**Your tasks**:
a) Using the essay on the Charlottesville anniversary, explain why the candidate in Illinois' 3rd District still received over 20,000 votes after being exposed. Answer in one to three sentences.
b) Carry on the essay on the Charlottesville anniversary from its final sentence.
BEGIN Text
One year has gone by since James Fields, Jr. killed Heather Heyer and wounded 30 others at Unite the Right in Charlottesville last August, the largest gathering of white supremacists and fascists in decades.
Since then, nothing has changed. In fact, things have gotten worse. After the tragedy, there were signs of encouragement that reduced some of the shock. The strong showing of anti-fascists, anti-racists, and the faith-based community in confronting white supremacy on the streets of Charlottesville was heartening, even if many of us believed that this kind of event would be a one-time occurrence.
Unfortunately, that feeling was short-lived. The next day, President Trump took to the airwaves and proclaimed that “there were some very fine people on both sides.” By good people, he meant those chanting Nazi slogans like “blood and soil” and “Jews will not replace us.” And with his statement, he legitimized the fascist ideologies that brought thousands of white supremacists to Charlottesville.
Making synonymous white supremacists, white nationalists, Nazis, and fascists with those who would confront them only served the worst excesses and impulses of the American public.
Can we really feign outrage that there are now four openly anti-Semitic white nationalists, one of whom is a self-identified Nazi, running on Republican tickets this mid-term? This is not a coincidence or stroke of bad luck; these men have been emboldened and legitimized from the podiums of their party. Their message connects with what they hear from the president and the condemnation they don’t hear from other Republican leaders. It has become legitimate. It has become mainstream.
A literal Nazi ran unopposed in Illinois’ 3rd District during the Republican primary. After being exposed, he still received over 20,000 votes from people in his district. Why? Because he ran as a Republican and that was good enough. The particulars don’t matter (#mainstreaming).
And yet, the mainstreaming of white supremacy since Unite the Right doesn’t stop there. It has seeped into all aspects of our political discourse. One does not have to see a robe and hood or a swastika tattoo to recognize the engine driving this process. In fact, the groups that marched in Charlottesville remain on the fringe and are fractured (for now) even while their views become more publicly accepted.
The new frontline has become the normalization of xenophobia, allowing sensible people to feel like there is a justification for interning brown children and separating them from their parents. It is the “othering” of Muslims in the form of a ban that is wrapped in the guise of national security; it is referring to African countries as “shit holes,” while praising historically homogeneous white countries like Norway; it is the public shaming of black athletes like Colin Kaepernick and Lebron James as unpatriotic and dumb; it is the fusing of populist resentment from the white working class with the worst kinds of nationalism to create a tribalistic worldview that perceives constant threats, both economic and physical, from grossly misrepresented black and brown communities. This worldview effectively says “you can only be safe when you are around other white people who think like you,” and it has revived the worst kinds of anti-Semitic conspiracy theories and convinced 30 percent of America that the “liberal press,” the check on this kind of rampant misinformation, is their enemy.
This is the mainstreaming of white supremacy and fascism, and we can’t even begin to comprehend the downstream effects of this movement.
END Text
BEGIN Exercise data
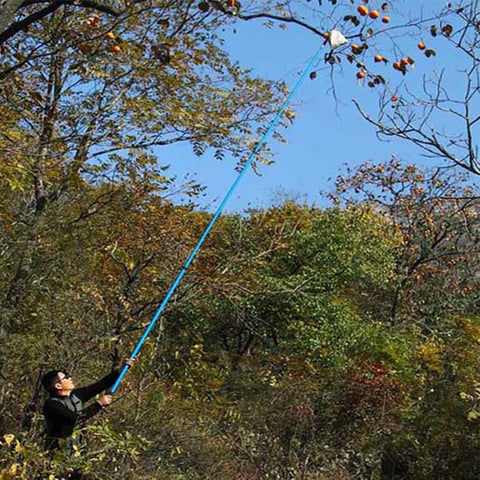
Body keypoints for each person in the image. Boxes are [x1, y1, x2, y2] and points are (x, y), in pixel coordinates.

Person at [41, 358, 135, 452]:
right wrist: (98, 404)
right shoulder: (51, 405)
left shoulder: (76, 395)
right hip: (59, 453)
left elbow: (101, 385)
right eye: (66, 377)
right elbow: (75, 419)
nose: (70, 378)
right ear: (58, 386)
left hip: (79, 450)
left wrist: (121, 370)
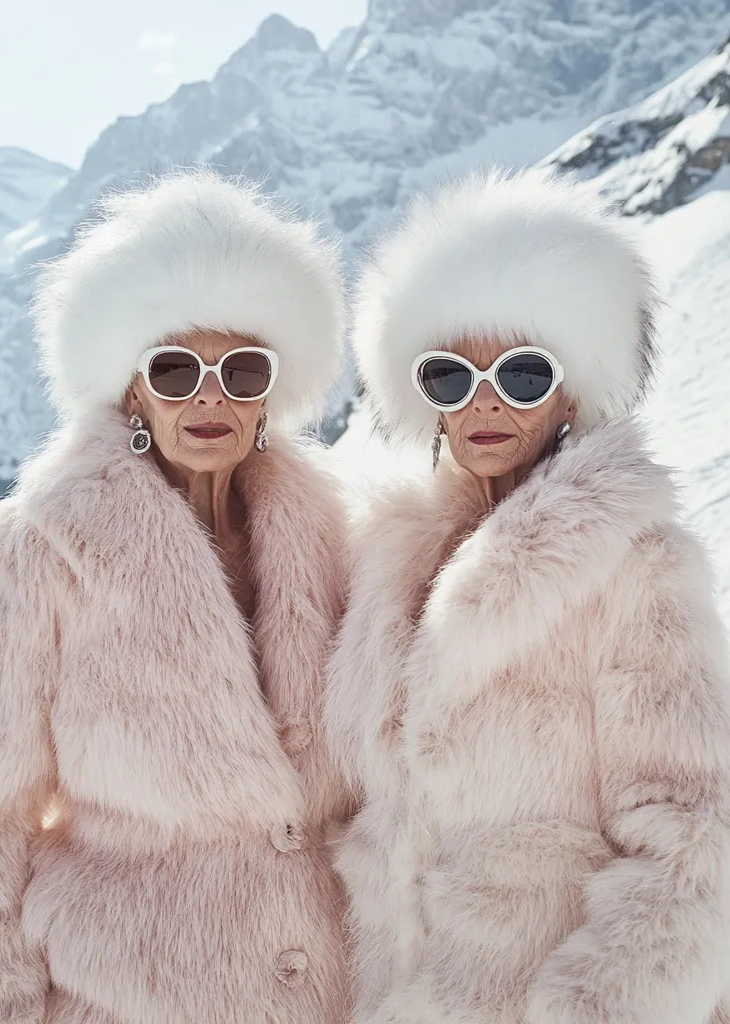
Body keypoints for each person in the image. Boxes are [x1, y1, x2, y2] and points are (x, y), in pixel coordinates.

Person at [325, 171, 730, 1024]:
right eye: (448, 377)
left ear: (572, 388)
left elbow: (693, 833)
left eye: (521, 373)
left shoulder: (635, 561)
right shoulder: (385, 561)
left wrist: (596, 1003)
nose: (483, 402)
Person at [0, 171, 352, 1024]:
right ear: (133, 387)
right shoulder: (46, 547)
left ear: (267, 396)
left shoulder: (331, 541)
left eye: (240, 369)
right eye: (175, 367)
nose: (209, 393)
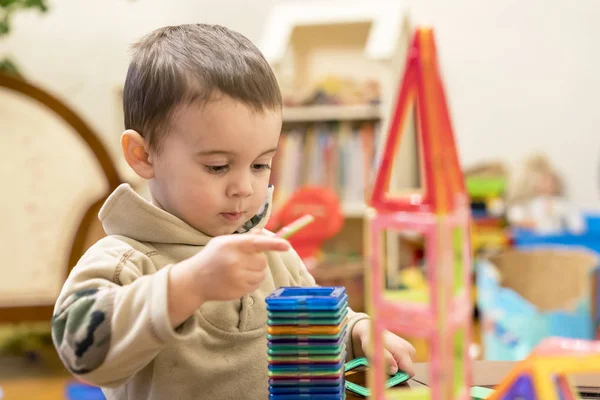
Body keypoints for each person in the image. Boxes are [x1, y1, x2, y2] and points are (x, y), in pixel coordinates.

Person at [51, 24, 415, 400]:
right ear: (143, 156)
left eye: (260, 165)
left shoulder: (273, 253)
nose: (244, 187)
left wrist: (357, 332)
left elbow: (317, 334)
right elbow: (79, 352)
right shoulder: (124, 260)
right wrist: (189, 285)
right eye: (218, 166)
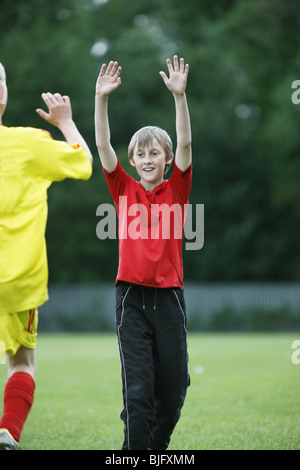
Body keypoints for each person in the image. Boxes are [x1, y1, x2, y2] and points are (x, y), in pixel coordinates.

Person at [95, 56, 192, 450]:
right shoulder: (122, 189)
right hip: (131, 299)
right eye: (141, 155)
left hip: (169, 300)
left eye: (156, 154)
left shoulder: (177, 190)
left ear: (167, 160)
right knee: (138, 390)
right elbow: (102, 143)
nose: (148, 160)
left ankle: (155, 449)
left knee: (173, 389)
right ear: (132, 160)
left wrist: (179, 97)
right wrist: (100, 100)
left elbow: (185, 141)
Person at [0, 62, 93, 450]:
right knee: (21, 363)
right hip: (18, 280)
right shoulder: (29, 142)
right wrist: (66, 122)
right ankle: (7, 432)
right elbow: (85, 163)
END Exercise data
BEGIN Exercise data
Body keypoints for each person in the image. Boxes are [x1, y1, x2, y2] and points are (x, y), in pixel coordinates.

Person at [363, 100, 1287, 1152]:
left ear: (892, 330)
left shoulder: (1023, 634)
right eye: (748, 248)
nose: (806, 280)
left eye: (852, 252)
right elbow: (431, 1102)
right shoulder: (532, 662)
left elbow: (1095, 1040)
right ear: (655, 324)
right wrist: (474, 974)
END Exercise data
**Answers by item**:
a) The essay says he received those votes because he ran as a Republican, and that was good enough for voters in his district. The particulars of his views did not matter, which the essay presents as an example of mainstreaming.

b)
America has always grappled with these demons, and it is naive to believe that Trump is the cause. He is merely the effect. Yet policy differences aside, we have always had presidents who could, at the very least, tame these demons and curb their worst excesses. Remember, civility in America always starts at the top. Without this, we are now playing constant defense. We are back to explaining to our friends, relatives, and colleagues why Nazis, white supremacists, and white nationalists do not deserve a right to rally publicly. We are back to rationalizing and bartering with people who feel they can openly discriminate – even if they are ignorant of what they are saying and doing. As one of my colleagues at RVA Mag would say, “they are colonizers.” We are back to defending the very notion of anti-fascism from the same generation whose parents fought to free Europe from the Nazi scourge.
I am back to explaining to my relatives who vote Republican that their candidate this midterm, Corey Stewart, stood shoulder-to-shoulder with the very same white supremacists who planned Unite the Right last year. The same people who chanted “blood and soil” and “Jews will not replace us.” Nonetheless, they will still vote Republican. Because the mainstreaming process has convinced them they are under threat. Not from the Nazis or white supremacists who hate them, but from immigrants, communities of color, and the liberal media who are trying to silence them.
This weekend there will be multiple events in both Charlottesville and Washington, DC. The event in DC will be attended by former KKK Grand Wizard, David Duke and Jason Kessler, the organizer of Unite the Right, upping the potential for violent escalation. From the map of the staging areas the DC police are attempting to keep both sides apart. But as we have seen from recent rallies in Portland and Berkeley, the best-laid security plans are only as good as the willingness of people to follow them.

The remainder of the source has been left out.